The Scrapy tutorial is good if you just want to use scrapy to crawl a site and extract a bunch of information, one time.
If you want to do scraping as a small part of another Python project, then it can be easier just to use Scrapy's HtmlXPathSelector, which is more forgiving than a real XML parser.
import urllib2
from scrapy.selector import HtmlXPathSelector
from scrapy.http import TextResponse
url = 'http://www.dmoz.org/Computers/Programming/Languages/Python/Books/'
my_xpath = '//title/text()'
req = urllib2.Request(self.url, headers={'User-Agent' : "Mozilla or whatever"})
url_response = urllib2.urlopen(req)
body = url_response.read()
response = TextResponse(url = '', body = body, encoding = 'utf-8')

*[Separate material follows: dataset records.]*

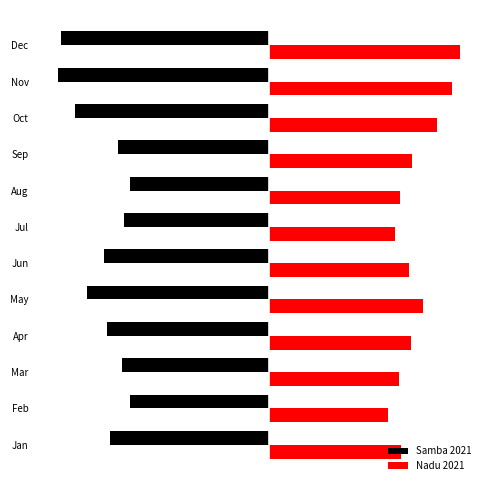

Which series has the largest total across all categories?

Nadu 2021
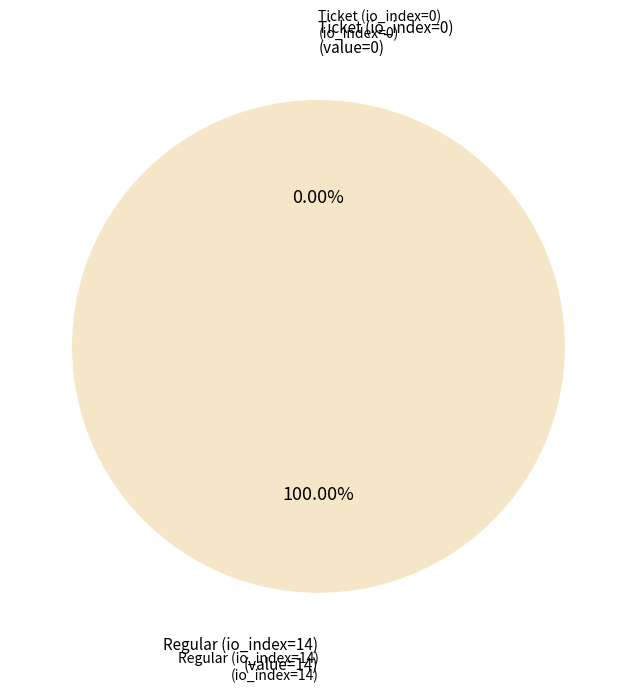

Is it true that Ticket (io_index=0) is 0% of the pie?

True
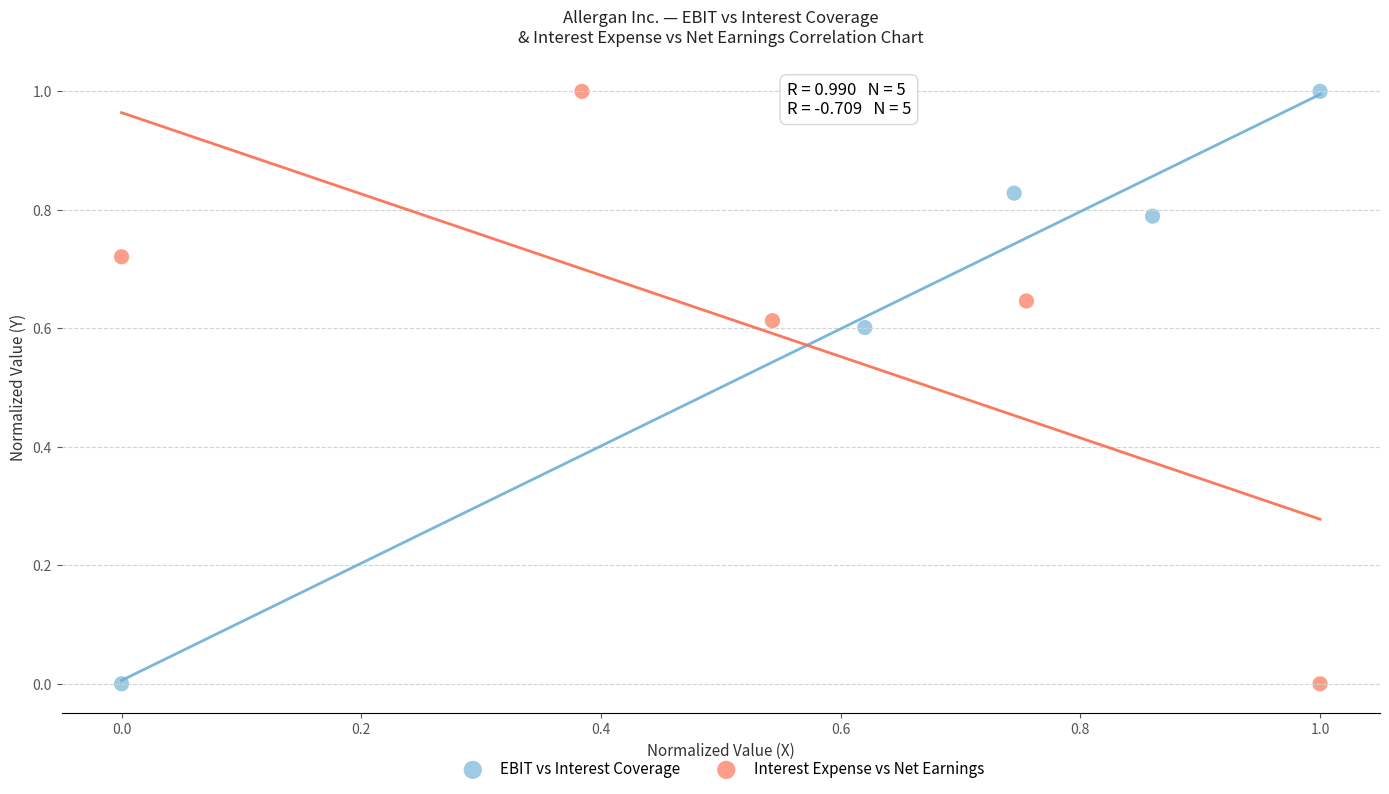

What are all the series names shown in the legend?

EBIT vs Interest Coverage, Interest Expense vs Net Earnings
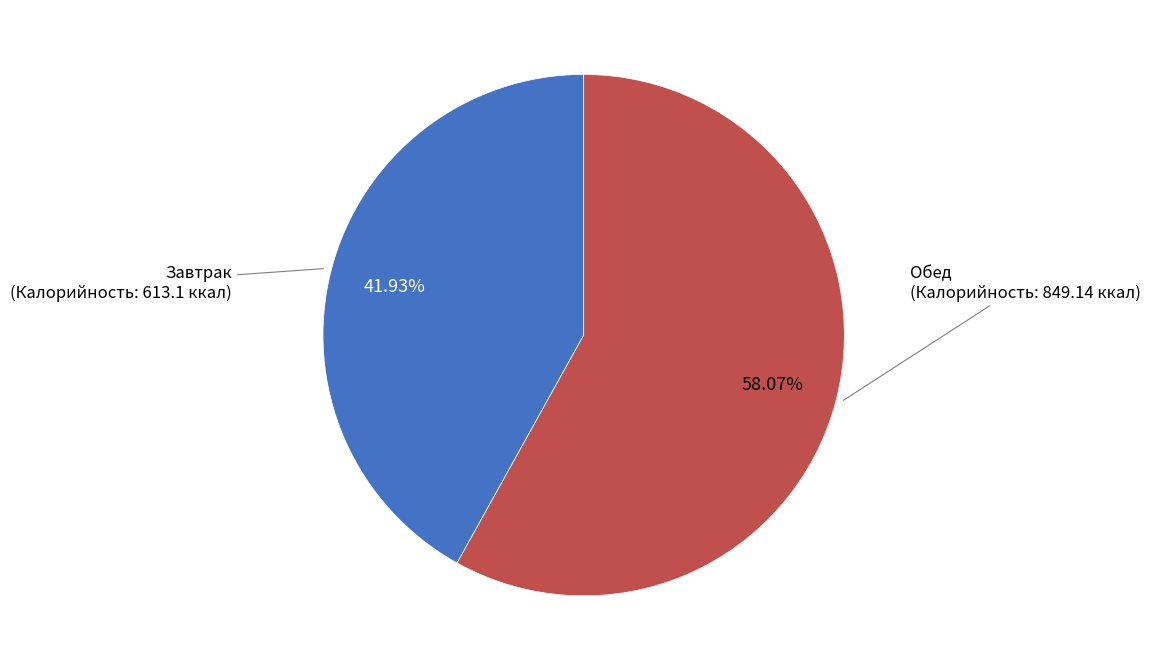

How many slices are in this pie chart?

2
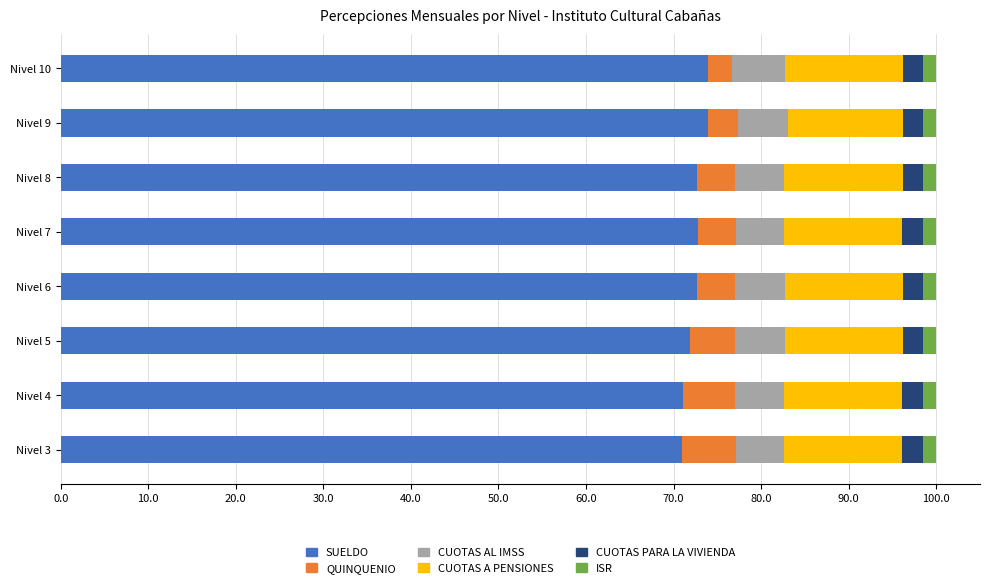

The SUELDO series shows 42.4 at Nivel 9. True or false?

False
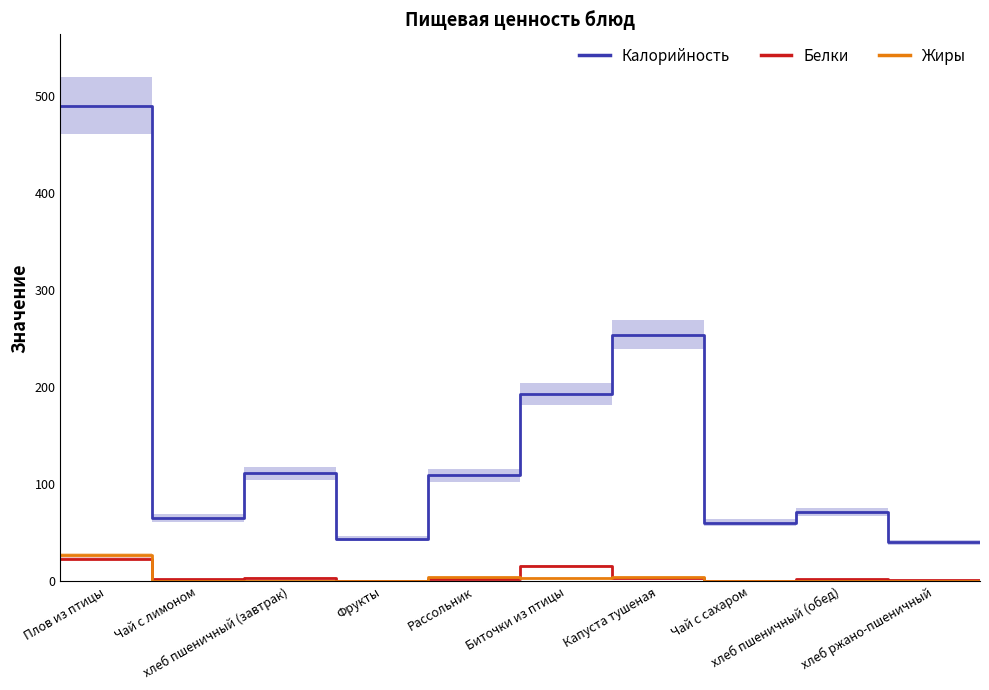

What is the maximum value for Калорийность?

490.0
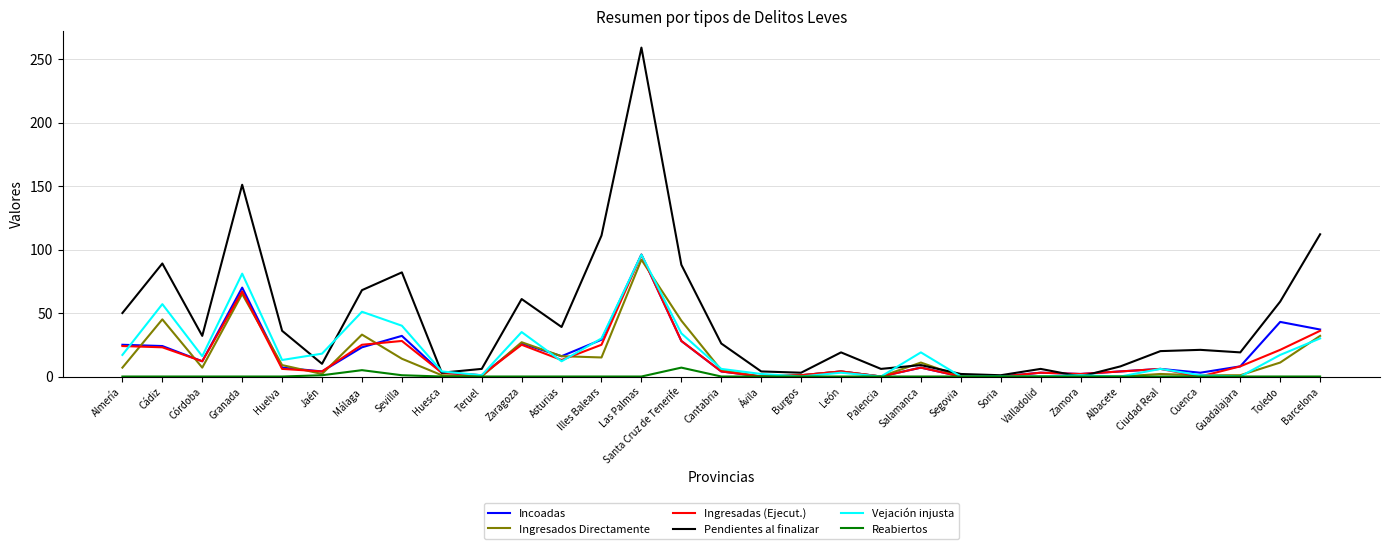

How many lines are shown in the chart?

6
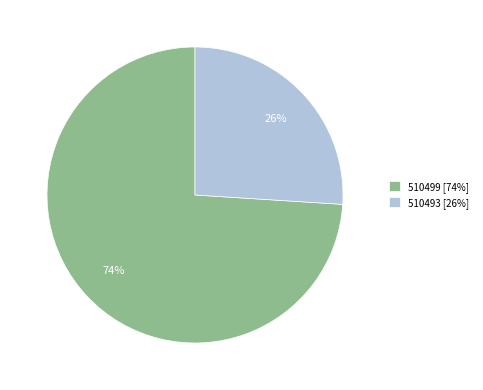

What is the majority slice?

510499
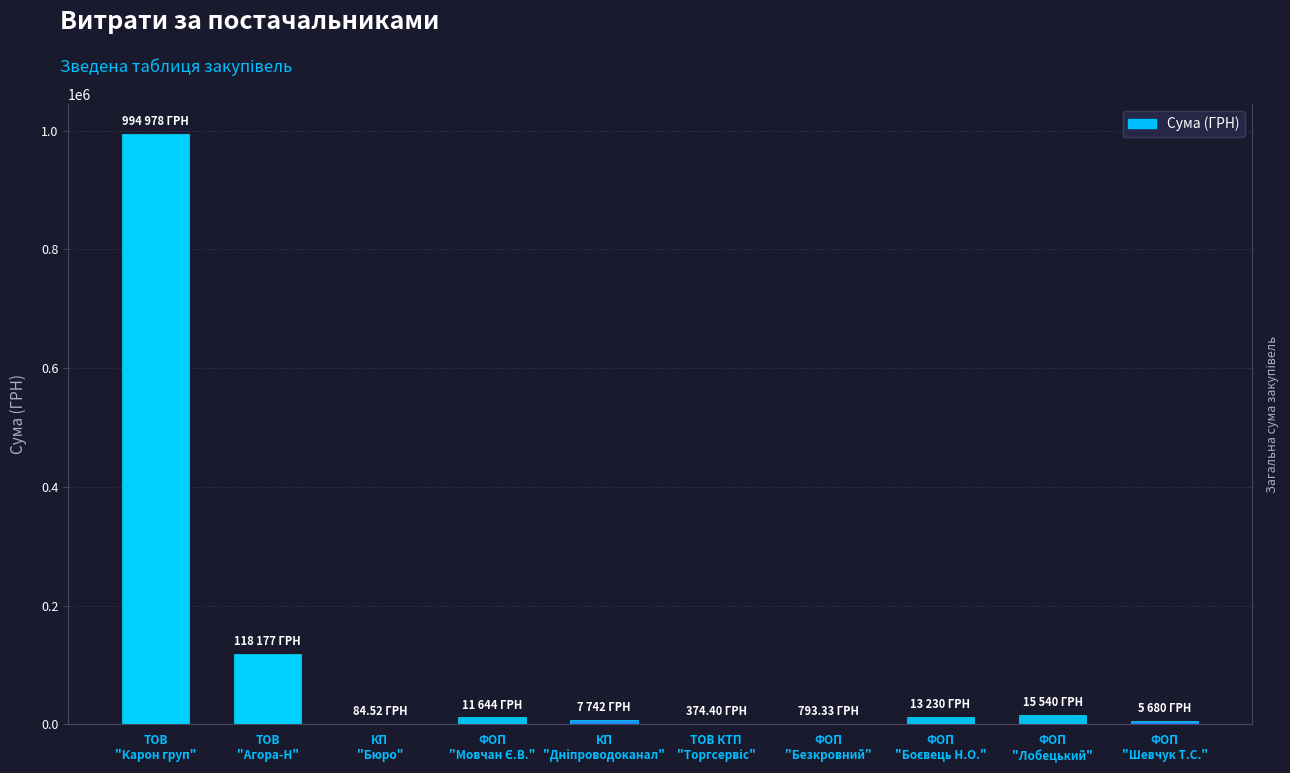

Which category has the lowest value across all series?

КП
"Бюро"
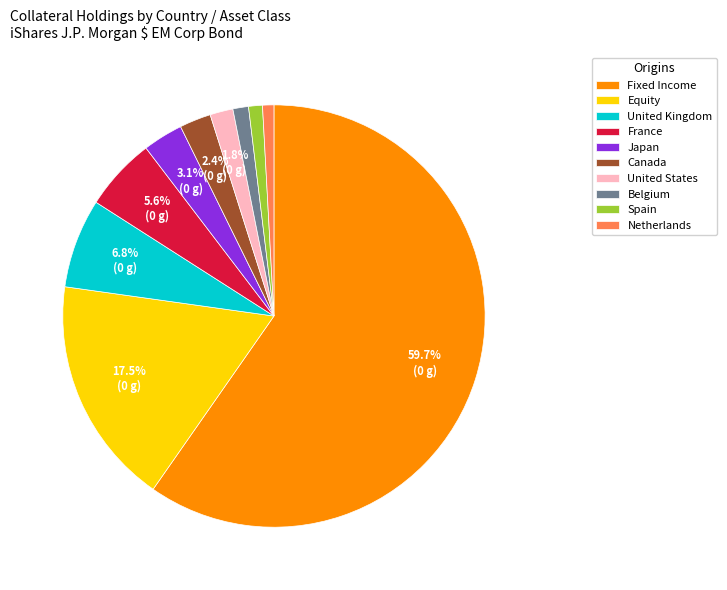

Between Fixed Income and Canada, which is larger?

Fixed Income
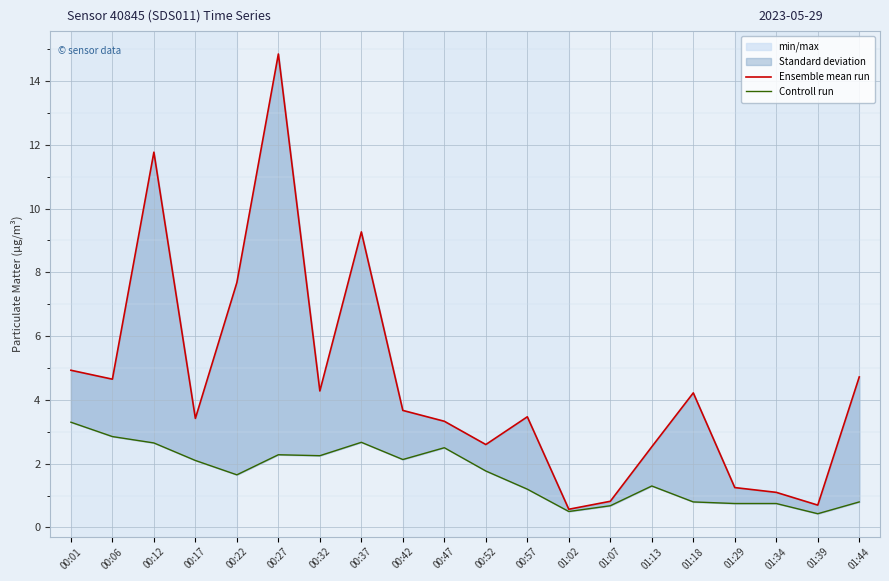

Reading right to left, what are all the values shown in this chart?

Ensemble mean run: 01:44=4.7	01:39=0.7	01:34=1.1	01:29=1.2	01:18=4.2	01:13=2.5	01:07=0.8	01:02=0.6	00:57=3.5	00:52=2.6	00:47=3.3	00:42=3.7	00:37=9.3	00:32=4.3	00:27=14.8	00:22=7.7	00:17=3.4	00:12=11.8	00:06=4.7	00:01=4.9
Controll run: 01:44=0.8	01:39=0.4	01:34=0.8	01:29=0.8	01:18=0.8	01:13=1.3	01:07=0.7	01:02=0.5	00:57=1.2	00:52=1.8	00:47=2.5	00:42=2.1	00:37=2.7	00:32=2.2	00:27=2.3	00:22=1.6	00:17=2.1	00:12=2.6	00:06=2.9	00:01=3.3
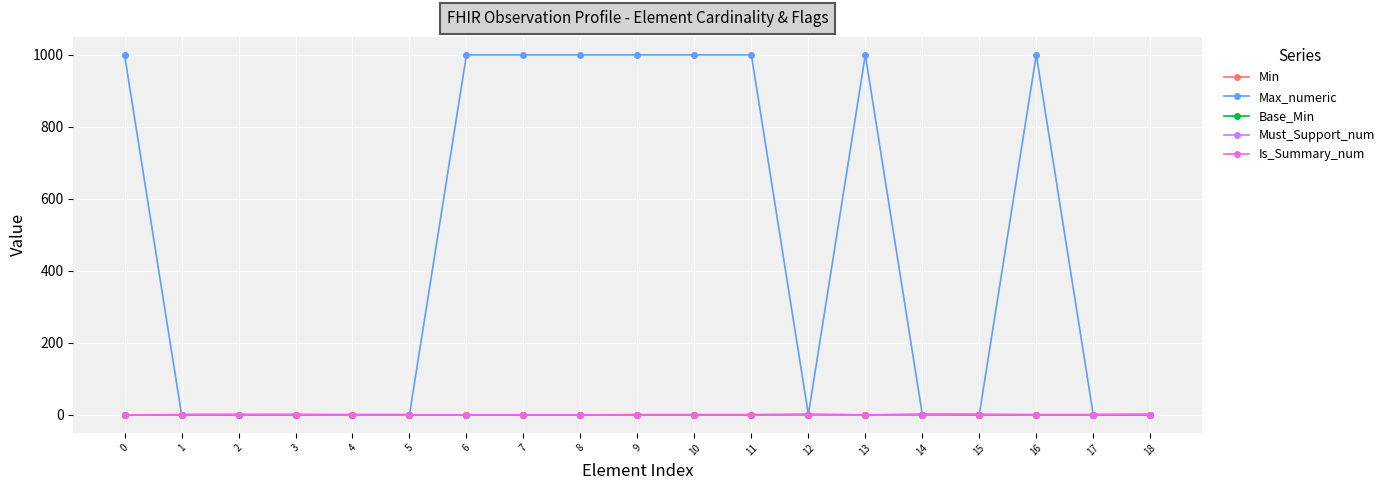

What is the maximum value shown in the chart?

999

hxs = HtmlXPathSelector(response)
result = hxs.select(my_xpath).extract()
HTMLXPathSelector is just a very small wrapper around lxml, it doesn't add anything parsing wise. You might as well just use lxml directly if you don't already have scrapy as a dependency.
lxml's `cssselect` method is nice for this - I found that with `xpath` and `cssselect` I have no need for anything else. I use cssselect for simple queries, like "a.something" - which would be needlessly verbose in XPath - and xpath for more complex ones, for example when I need access to axes or I want to apply some simple transform to the data before processing it in Python. Worked very well for me.
The Scrapy tutorial is good if you just want to use scrapy to crawl a site and extract a bunch of information, one time.
If you want to do scraping as a small part of another Python project, then it can be easier just to use Scrapy's HtmlXPathSelector, which is more forgiving than a real XML parser.